| LATIHAN |
Lanjutkan teks tentang perdagangan dalam sejarah dan syariah Islam mulai dari kalimat terakhirnya.

| KUTIPAN TEKS |
Perbatasan seperti Baghdad, Bashrah, Aden, Kairo, dan Iskandariah telah mengirim ekspedisi perdagangan untuk mengarungi lautan luas. Perdagangan Islam pun menguasai negeri-negeri di Laut Tengah hingga terjadinya Perang Salib. Bergerak dari Syam dan Mesir di satu sisi, ke Tunisia, Shaqliyah, Marakesh (Maroko) hingga Spanyol di sisi lain. Perdagangan tersebut melintasi wilayah-wilayah Yunani, Italia dan Gala.

Dominasi atas Laut Merah tersebut telah dipindahkan dari wilayah Ethopia, meninggalkan Laut Khazar hingga Mongolia, naik di Sungai Volga; Finlandia, Skandinavia dan Jerman. Di sana, meninggalkan jejak beribu keping uang Islam…

Aktivitas perdagangan ini terus berlanjut, dan berhasil menghembuskan kehidupan yang kuat di seluruh penjuru negeri hingga puncaknya pada abad ke-10. Di saat Eropa masih mengalami kemunduran hingga pada level terendah. Ketika perdagangan ini telah tiada, jejak-jejaknya masih tersisa dan tampak jelas dalam sejumlah bahasa Eropa, di mana  sejumlah kosakata telah masuk di dalamnya. Seperti Tariff, Magazine, Cravan dan Bazaar.”

Tariff dan Magazine, adalah serapan dari bahasa Arab yaitu, Ta’rifah dan Makhzan. Sedangkan Cravan dan Bazaar berasal dari bahasa Persia. (Will Durat, Tarikh al-Hadharah, Juz XIII, hal. 109-110)

Syariah Islam mengatur perdagangan baik dalam negri maupun luar negri bukan melihat pada aspek barang yang diperdagangkan, namun melihat subjek yang melakukan perdagangan. Ada tiga klasifikasi subjek perdagangan menurut negara asalnya yaitu: (1) kafir harbi yaitu mereka yang menjadi warga negara kafir yang memusuhi negara dan kaum muslim. (2) kafir Mu’ahad yaitu mereka yang menjadi warga negara kafir yang mempunyai perjanjian dengan negara (3) warg negara islam.
           Warga negara point 1. Diperbolehkan melakukan perdagangan di dalam negri dengan visa khusus baik terkait dengan diri maupun harta mereka. Warga negara point 2, maka pergadangan dikembalikan pada isi perjanjian yang berlaku antara khalifah dengan negara mereka. Sementara warga negara islam, baik muslim atau non muslim diberi kebebasan melakukan perdagangan baik domestik maupun luar negri. Hanya saja untuk komoditas strategis yang dibutuhkan dalam negri yang bisa melemahkan kekuatan negara dan menguatkan negara musuh tentu tidak boleh di ekspor ( masyru’ ad Dustuur pasal 157).

| CUPLIKAN DATA |
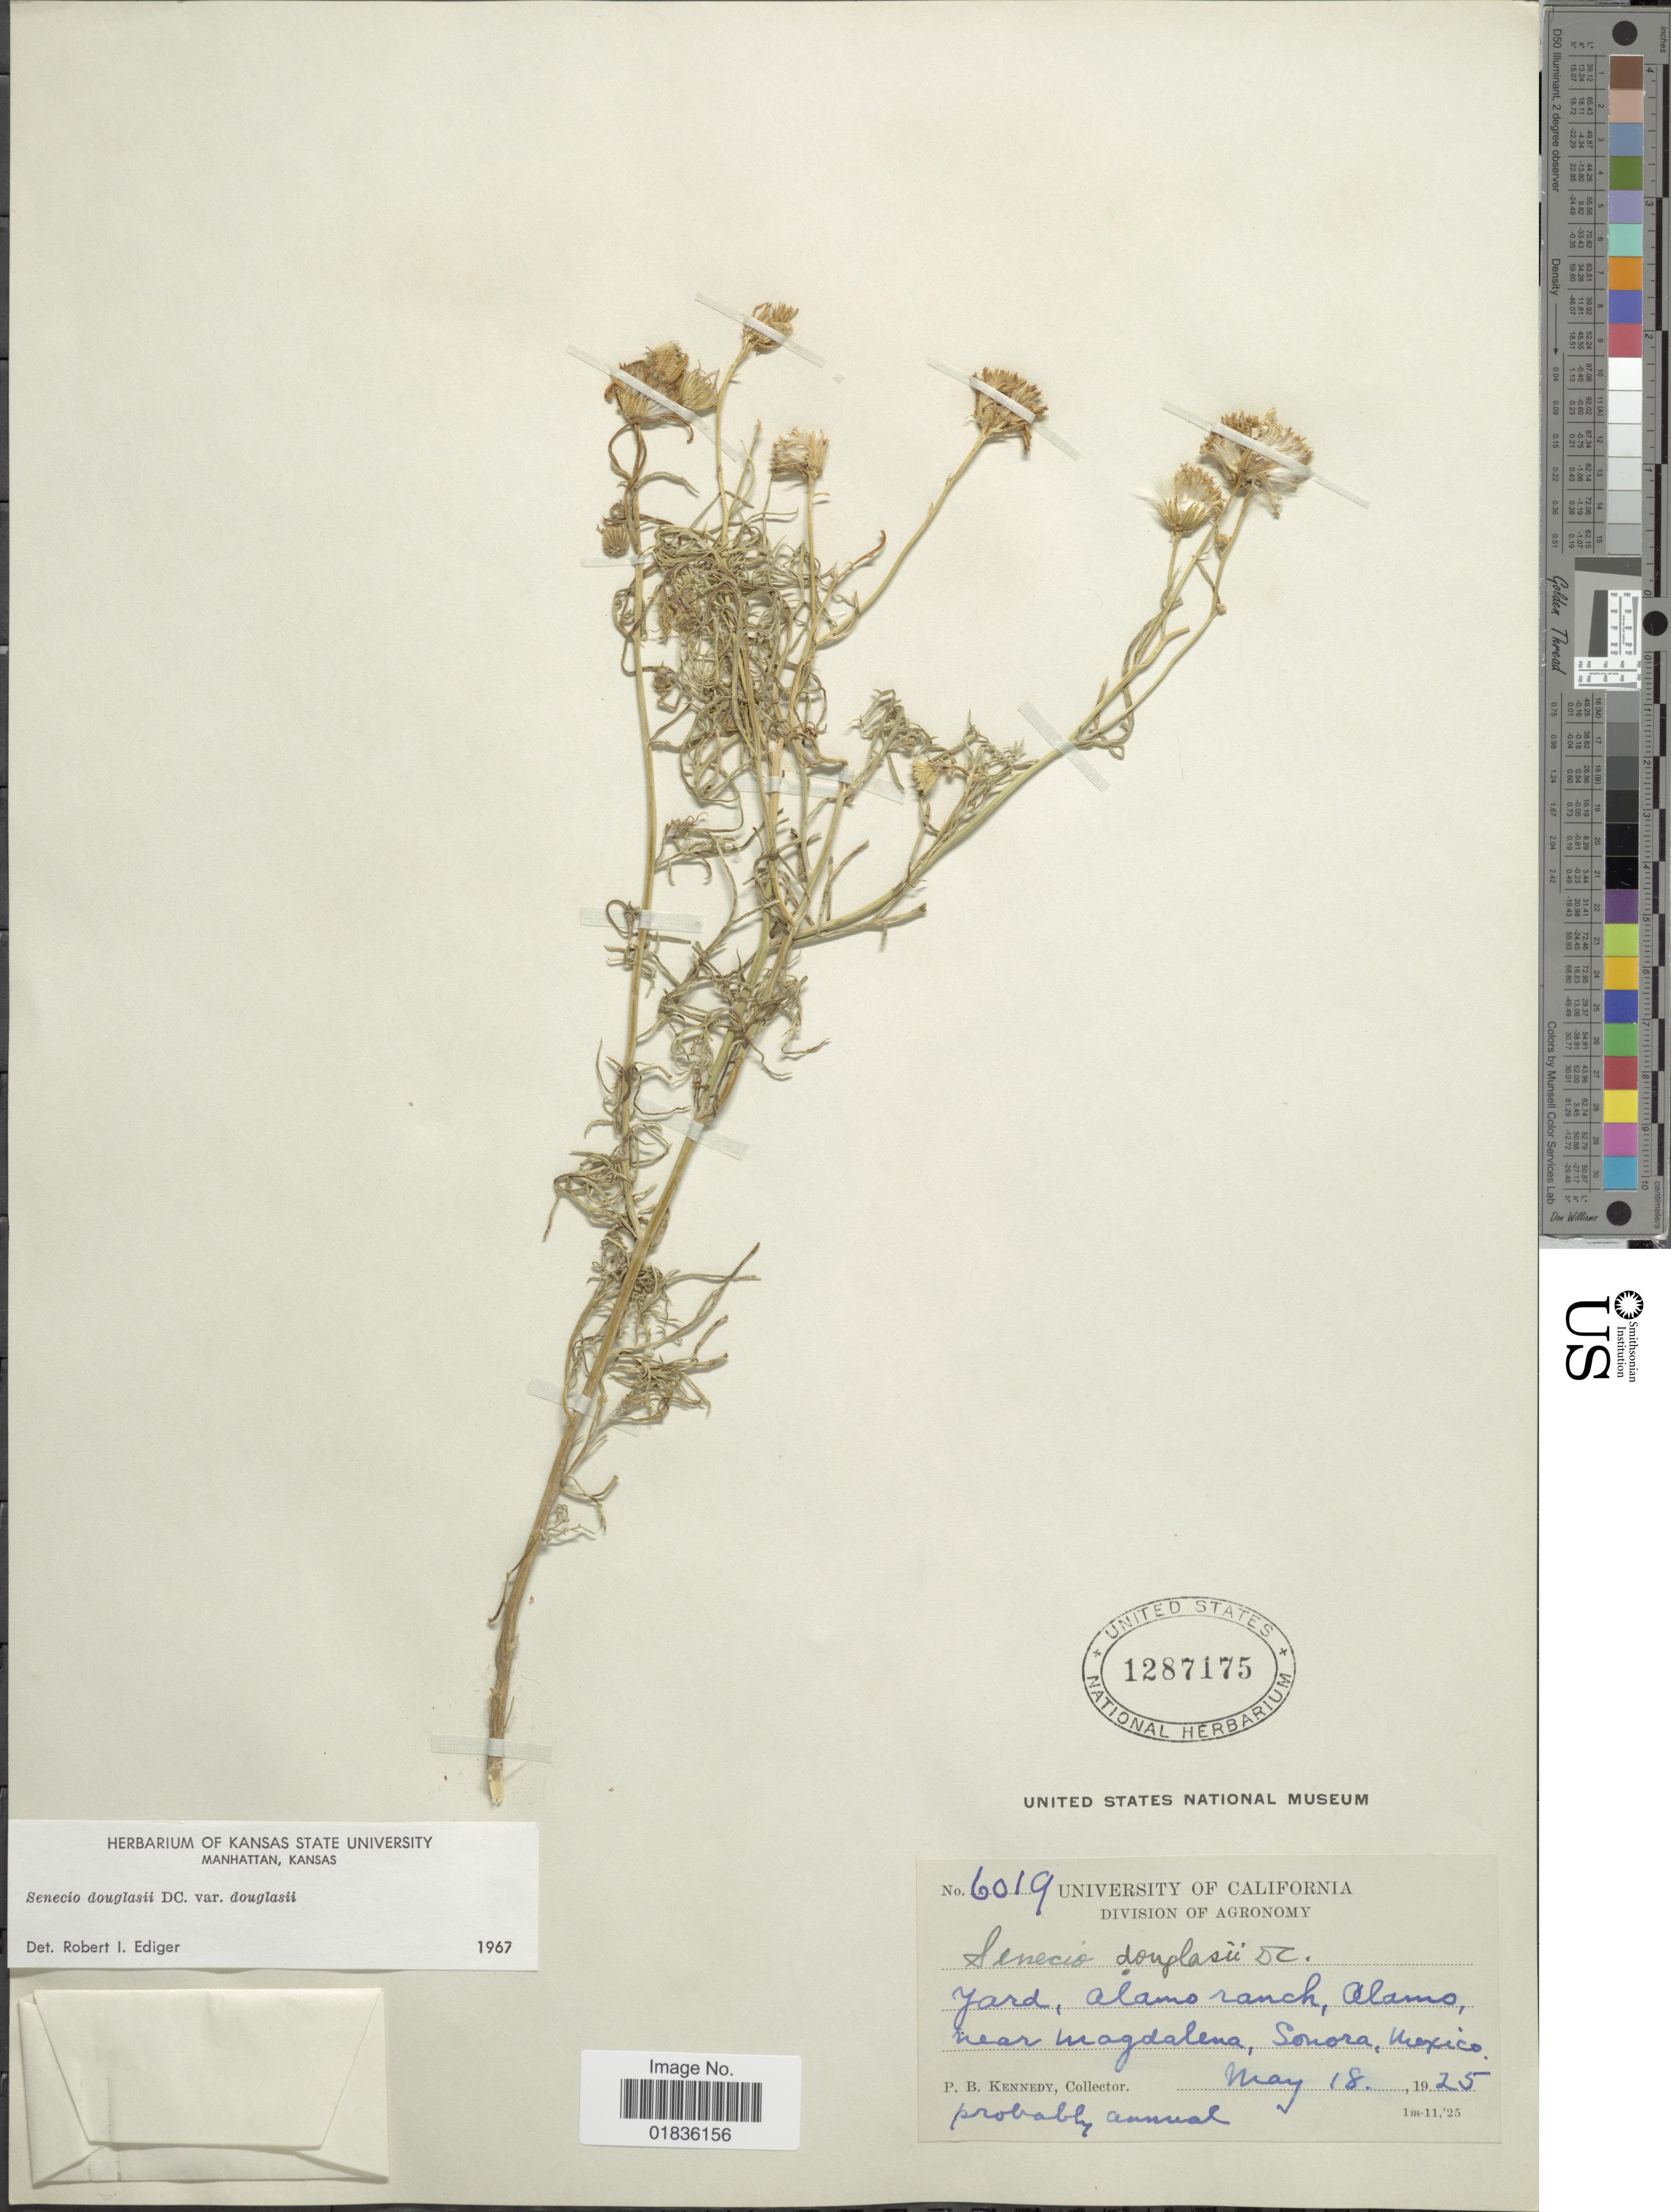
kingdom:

| HASIL LATIHAN |
Kekuatan ekonomi sebuah negara terletak pada keberlangsungan sumber perekonomiannya, yang dalam hal ini tampak dalam empat hal yaitu pertanian, perdagangan, industri dan jasa. Perdagangan memainkan fungsi strategis sebagai mekanisme distribusi hasil produksi.           

Kekuatan Ekonomi dalam Negri dengan Syariah Islam
           
            Islam memiliki sistem dan kebijakan ekonomi yang mampu mewujudkan  kesejahteraan. Ada tiga aspek dalam sistem ekonomi syariah,yaitu:
a.       Kepemilikan, dibagi menjadi  kepemilikan pribadi, kepemilikan  umum dan kepemilikan negara. Masing-masing kepemilikan ini  telah ditetapkan oleh syariah. Contohnya, lahan pertanian sebagai milik pribadi, tidak bisa dinasionalisasi. Sebagaimana kepemilikan umum, seperti migas, tambang dan lain-lain tidak bisa diprivatisasi  atau dimiliki oleh negara. Karena masing-masing telah diatur dan ditetapkan kepemilikannya oleh syariah.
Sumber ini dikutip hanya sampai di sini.